Have you ever ran into a coworker on the weekend and they appear to be worry and stress-free? The cares of the previous week no longer exist and you’re able to see them in their true element. How can we show up as our true selves while also being productive in the workplace?


The five main personality types

Openness. These personality types tend to enjoy adventure, are more spontaneous and curious to new experiences.


Conscientiousness. These types thrive in routine, often enjoy planning activities, achievement-oriented and organized.


Extraversion. Also known as the social butterfly, this type thrives off of all things related to social interactions.


Agreeableness. Those who are very compassionate and empathetic toward the thoughts and opinion of others and are naturally accepting of different types of people.


Neuroticism. Neurotic people may tend to be more pessimistic, full of worry and display large amounts of anxiousness.



While we can experience and possess a mixture of all personality types, this can help identify how to be more fulfilled within your current role – or help you to discover your next career move. In order to make the best out of your current situation, how can you leverage your innate strengths and properly apply them in the workplace?

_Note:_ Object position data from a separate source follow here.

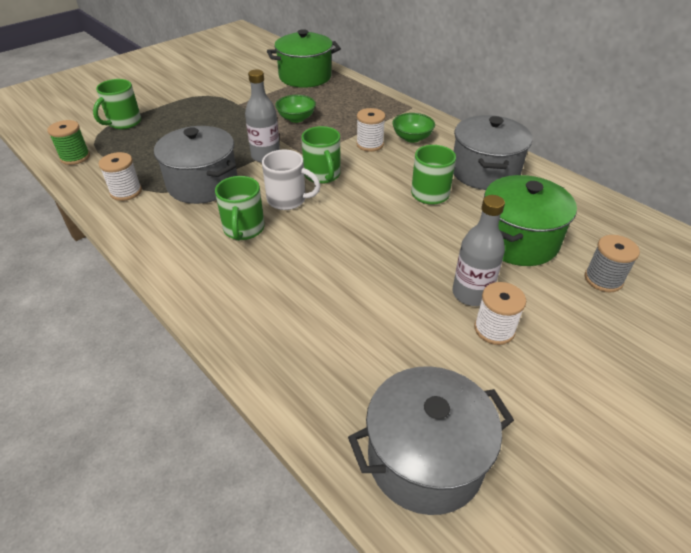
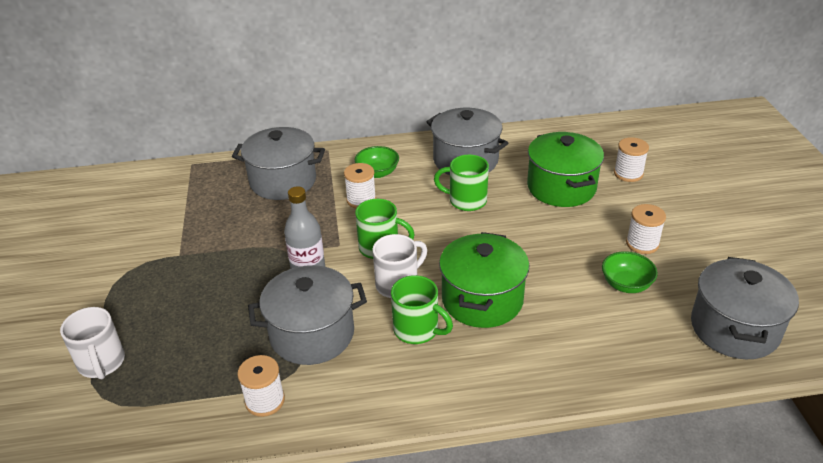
camera: 55 degrees left, 5 degrees down
(75, 157) = (135, 431): green spool -> none
(123, 123) = (102, 363): green mug -> white mug
(296, 118) = (261, 225): green bowl -> green bowl (626, 284)
(305, 77) = (183, 187): green pot -> green pot (482, 300)
(353, 106) = (283, 181): none -> grey pot
(471, 294) = (600, 237): grey bottle -> none
(603, 279) = (628, 174): grey spool -> white spool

Openness. Opt for a new project within your current role that can help build your problem-solving skills while also re-centering your focus on routine or mundane tasks.


Conscientiousness. Lead a mini project or pinpoint ways to provide/source structure in unorganized work assignments.


Extraversion. Get involved within Employee Resource Groups that allow you to interact with others outside of your immediate role or function.


Agreeableness. Be on the lookout for ways to diffuse heated conversations within meetings or your team; leverage your synergy.


Neuroticism. Embrace and always look for the positives within yourself, your role and your coworkers.



Remember, you should be able to show up as your true self within your organization, function and role. Don’t shy away from having these discussions with management. If you don’t already, make sure you are having regular meetings with your direct manager to discuss current work goals, but also the skills you’d like to enhance and build over time. Creating this environment can take dedication and emotional intelligence, which is the ability to recognize and manage one’s own emotions, as well as the emotions of others. `


The five key components of Emotional intelligence (or EQ)


Self-Awareness. Having knowledge of all emotions and feelings while understanding the impact it may have on the people around you


Self-Regulation. Controlling your emotions and adjusting based on individual situations, remaining level-headed


Self-Motivation. Internally motivated to achieve goals, willing to do what’s necessary to yield great results


Empathy. Keen on listening, understanding and helping to contribute to the greater good of the tam


Social skills. Strong communicator that knows how to solve problems that can affect the team internally and externally


Whether you lead a team or are a self-contributor, these skills can positively impact your life personally and professionally. Showing up as your whole self creates a space of limitless opportunities!